Write out every line of the entries below word for word, leaving out the pictures.

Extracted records
·····

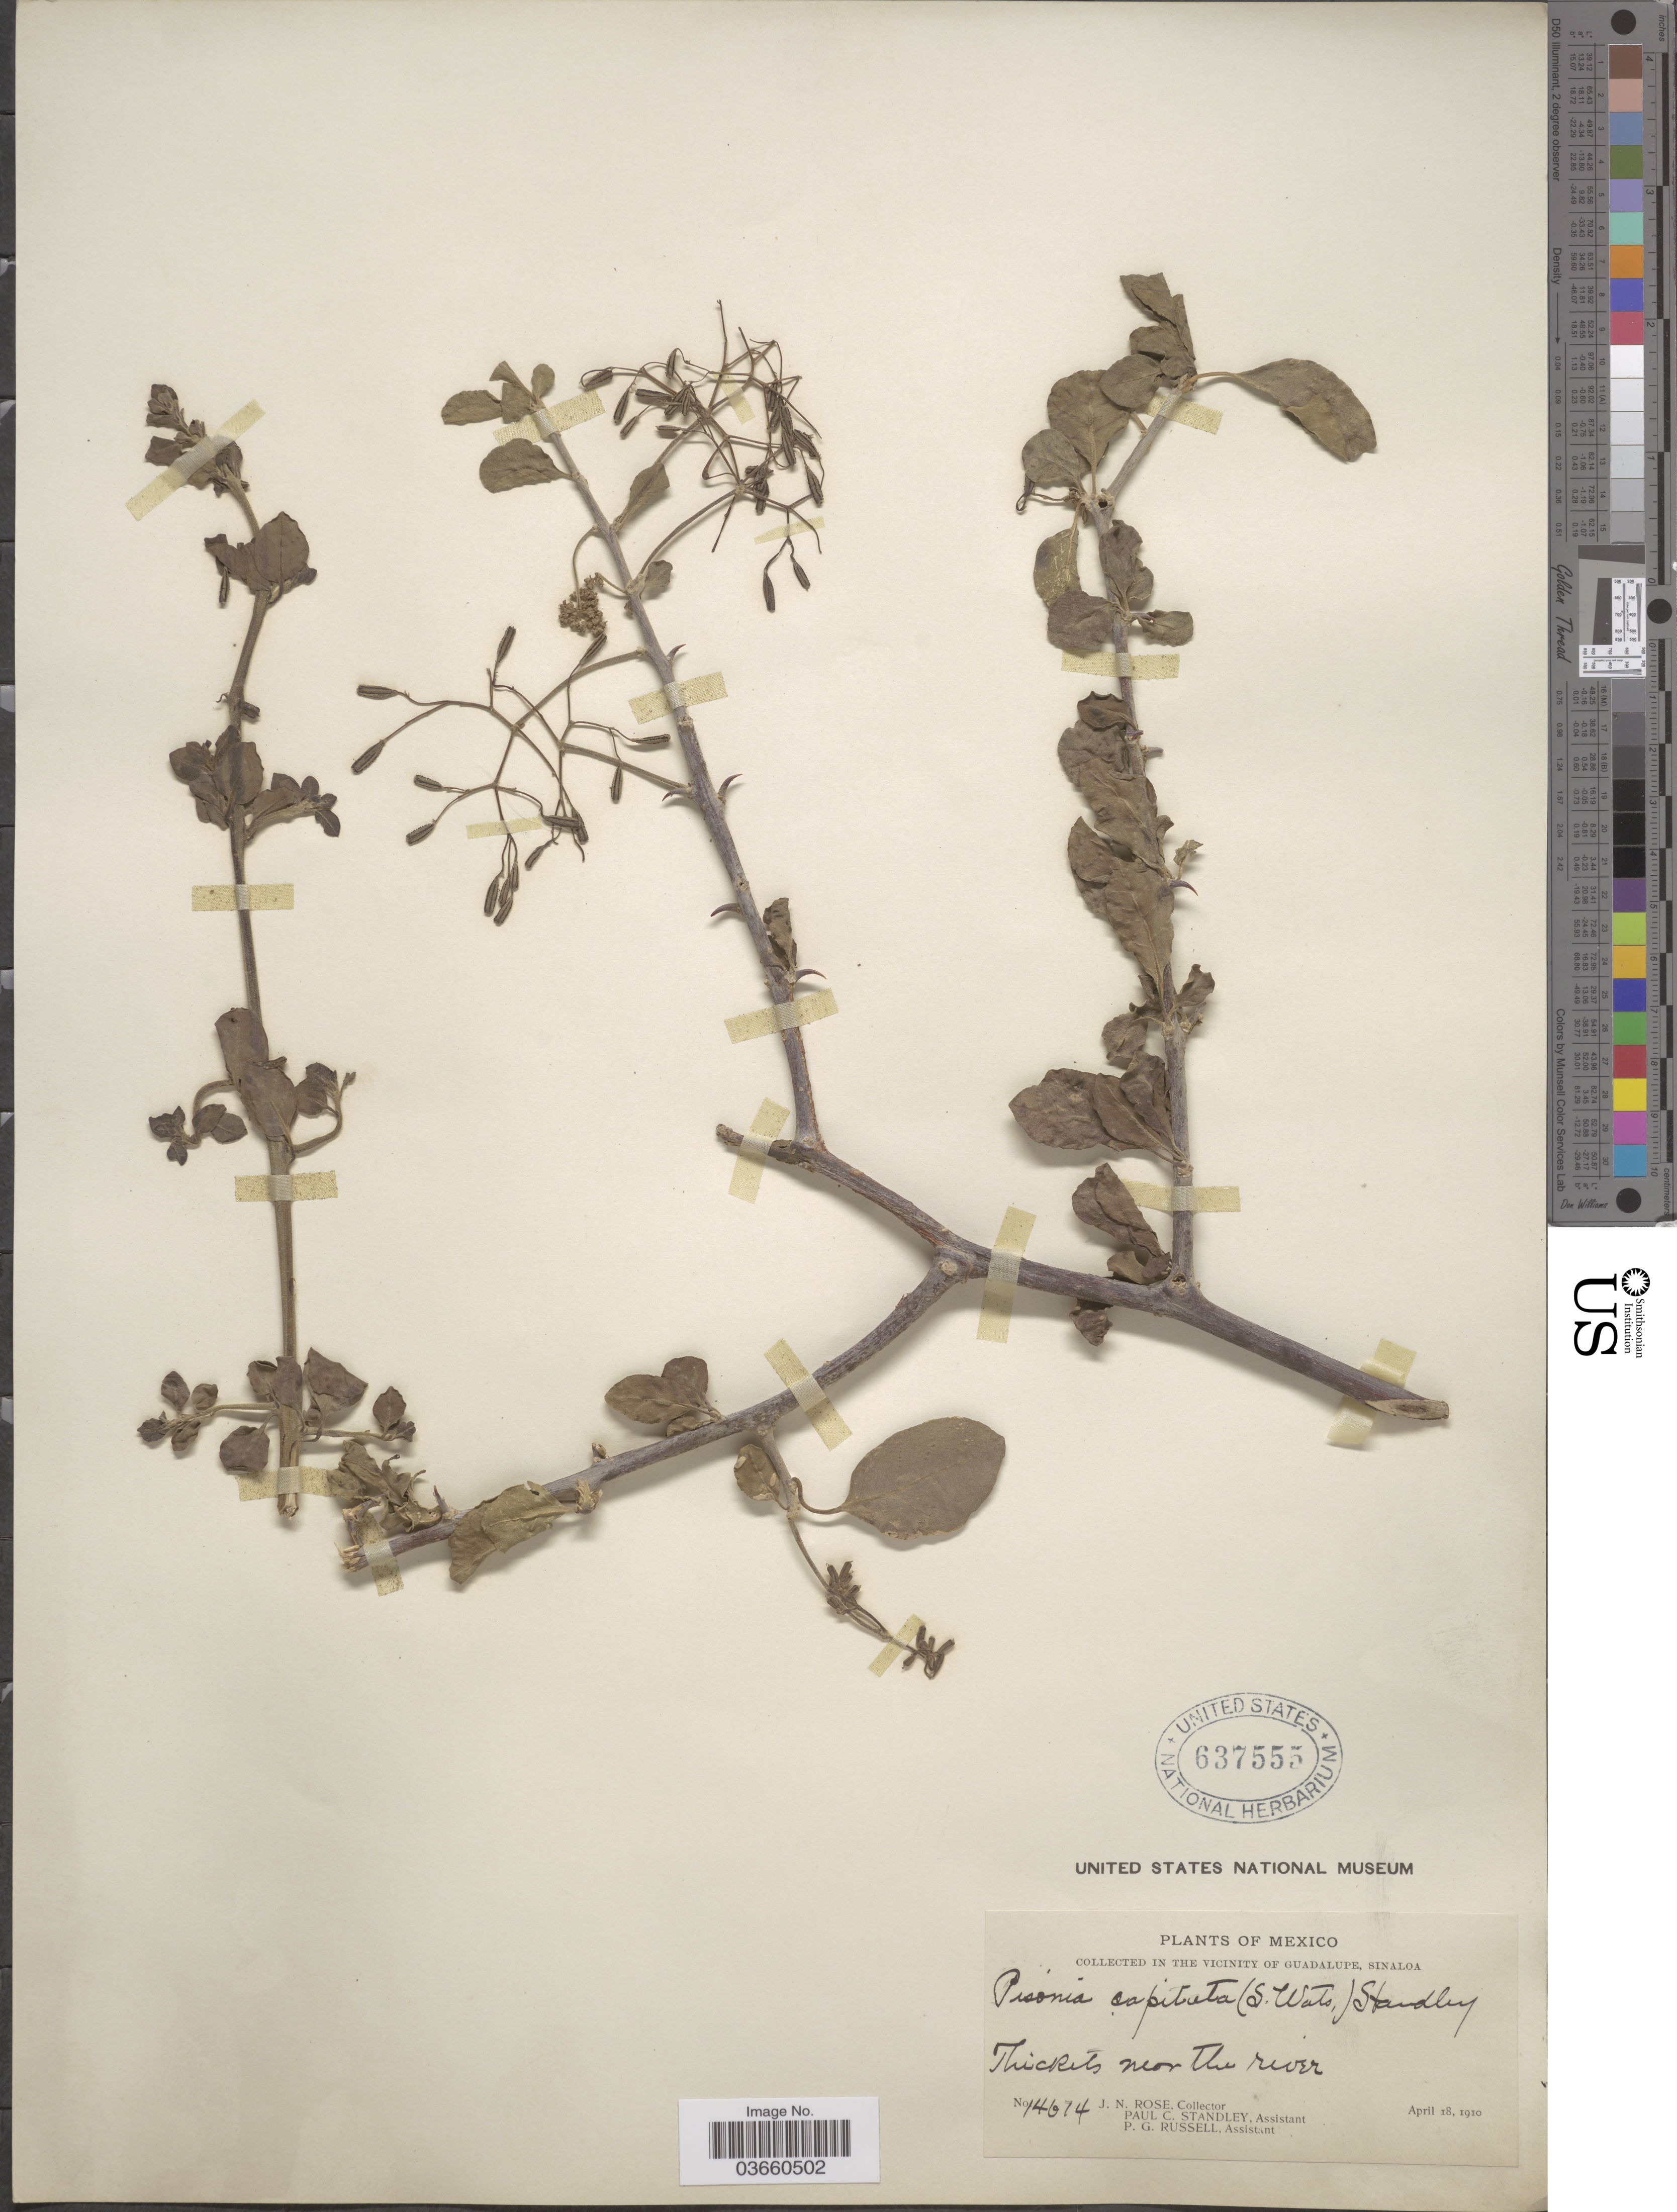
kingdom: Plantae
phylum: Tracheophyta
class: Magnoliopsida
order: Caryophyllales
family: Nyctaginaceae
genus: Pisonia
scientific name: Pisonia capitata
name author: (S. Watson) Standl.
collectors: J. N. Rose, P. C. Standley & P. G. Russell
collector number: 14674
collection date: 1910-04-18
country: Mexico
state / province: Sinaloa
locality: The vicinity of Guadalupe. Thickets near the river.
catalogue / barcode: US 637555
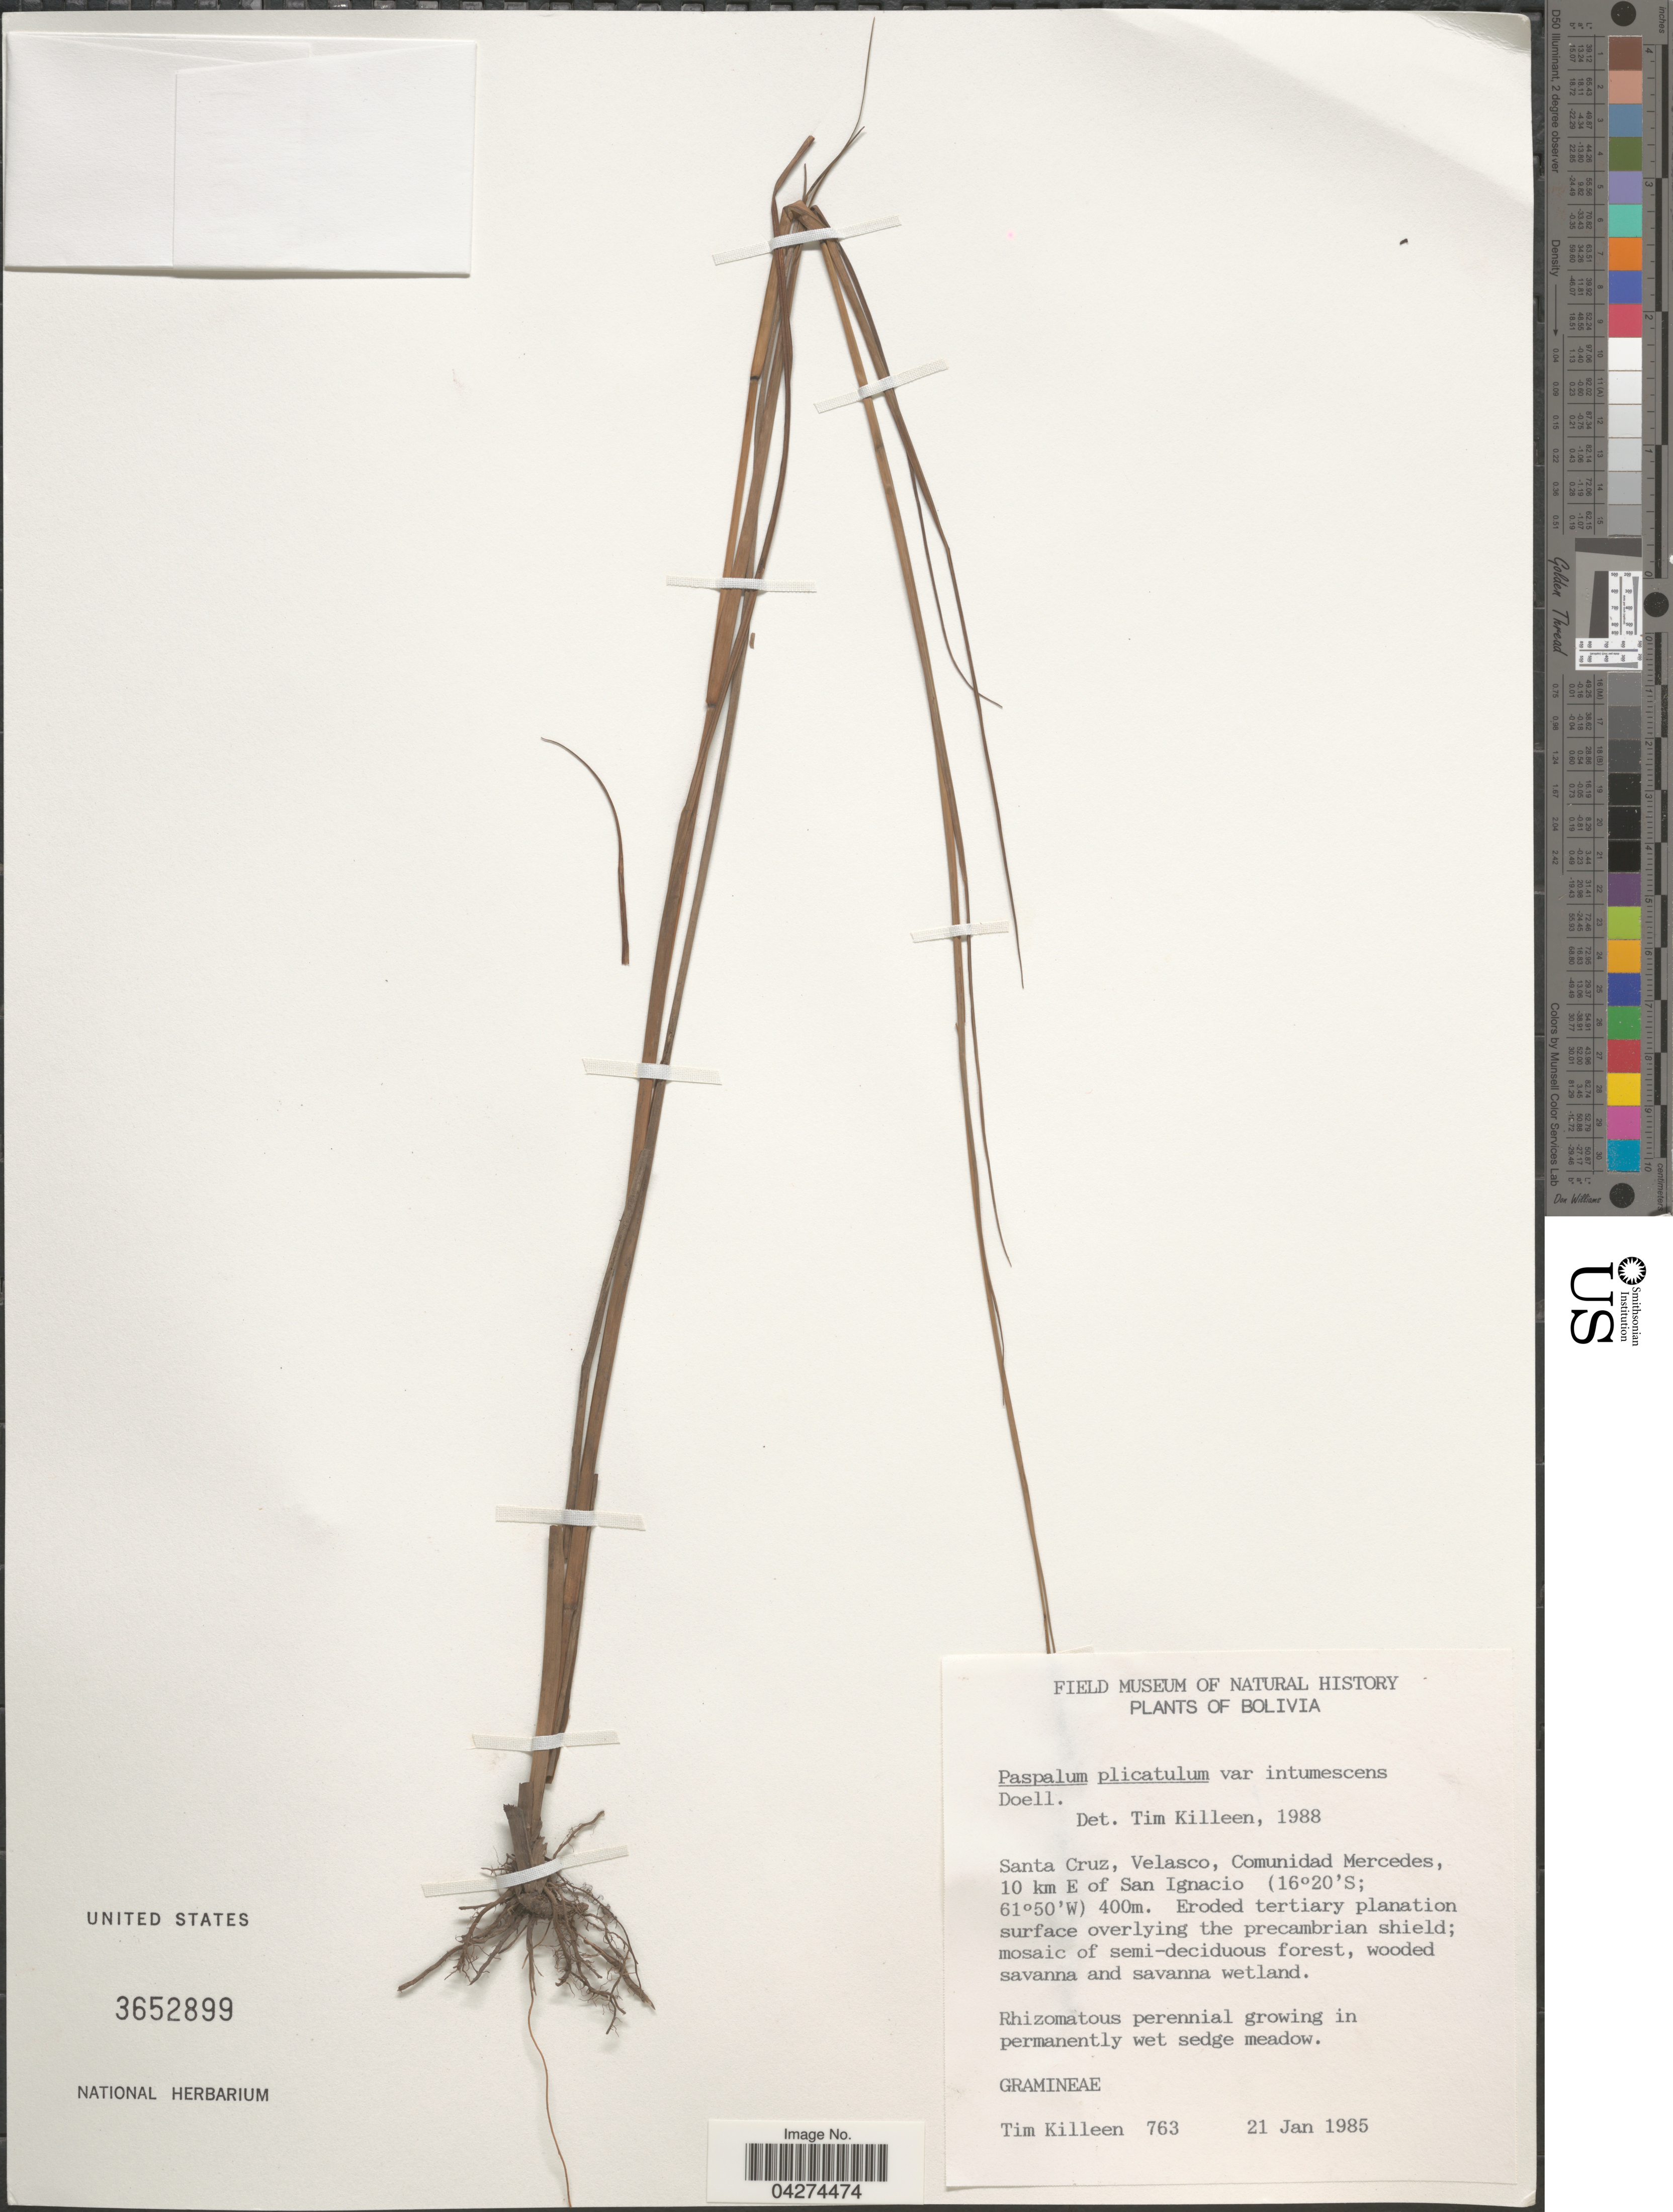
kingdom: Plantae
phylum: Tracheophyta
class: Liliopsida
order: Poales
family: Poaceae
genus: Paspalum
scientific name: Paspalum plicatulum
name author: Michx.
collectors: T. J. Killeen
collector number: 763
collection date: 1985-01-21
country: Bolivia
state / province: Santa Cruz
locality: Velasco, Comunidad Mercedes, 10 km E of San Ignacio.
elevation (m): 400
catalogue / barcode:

·····

» THE OUTPUT
kingdom: Plantae
phylum: Tracheophyta
class: Magnoliopsida
order: Caryophyllales
family: Nyctaginaceae
genus: Pisonia
scientific name: Pisonia capitata
name author: (S. Watson) Standl.
collectors: J. N. Rose, P. C. Standley & P. G. Russell
collector number: 14674
collection date: 1910-04-18
country: Mexico
state / province: Sinaloa
locality: The vicinity of Guadalupe. Thickets near the river.
catalogue / barcode: US 637555
kingdom: Plantae
phylum: Tracheophyta
class: Liliopsida
order: Poales
family: Poaceae
genus: Paspalum
scientific name: Paspalum plicatulum
name author: Michx.
collectors: T. J. Killeen
collector number: 763
collection date: 1985-01-21
country: Bolivia
state / province: Santa Cruz
locality: Velasco, Comunidad Mercedes, 10 km E of San Ignacio.
elevation (m): 400
catalogue / barcode:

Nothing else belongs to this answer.